Exercise goal>
Rewrite the records below with "Còn hàng" swapped for "Hết hàng", leaving everything else as it is.

----

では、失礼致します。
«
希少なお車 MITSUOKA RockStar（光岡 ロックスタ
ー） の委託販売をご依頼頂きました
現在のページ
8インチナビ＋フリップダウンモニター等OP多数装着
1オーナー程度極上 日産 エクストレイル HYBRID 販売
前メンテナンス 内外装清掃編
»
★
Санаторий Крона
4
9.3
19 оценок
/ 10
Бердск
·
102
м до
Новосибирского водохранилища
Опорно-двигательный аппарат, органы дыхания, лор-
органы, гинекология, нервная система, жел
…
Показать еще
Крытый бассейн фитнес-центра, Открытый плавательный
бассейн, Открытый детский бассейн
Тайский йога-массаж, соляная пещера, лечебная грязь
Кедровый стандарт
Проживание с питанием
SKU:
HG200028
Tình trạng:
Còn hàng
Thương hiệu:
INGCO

----

Reply to the task>
では、失礼致します。
«
希少なお車 MITSUOKA RockStar（光岡 ロックスタ
ー） の委託販売をご依頼頂きました
現在のページ
8インチナビ＋フリップダウンモニター等OP多数装着
1オーナー程度極上 日産 エクストレイル HYBRID 販売
前メンテナンス 内外装清掃編
»
★
Санаторий Крона
4
9.3
19 оценок
/ 10
Бердск
·
102
м до
Новосибирского водохранилища
Опорно-двигательный аппарат, органы дыхания, лор-
органы, гинекология, нервная система, жел
…
Показать еще
Крытый бассейн фитнес-центра, Открытый плавательный
бассейн, Открытый детский бассейн
Тайский йога-массаж, соляная пещера, лечебная грязь
Кедровый стандарт
Проживание с питанием
SKU:
HG200028
Tình trạng:
Hết hàng
Thương hiệu:
INGCO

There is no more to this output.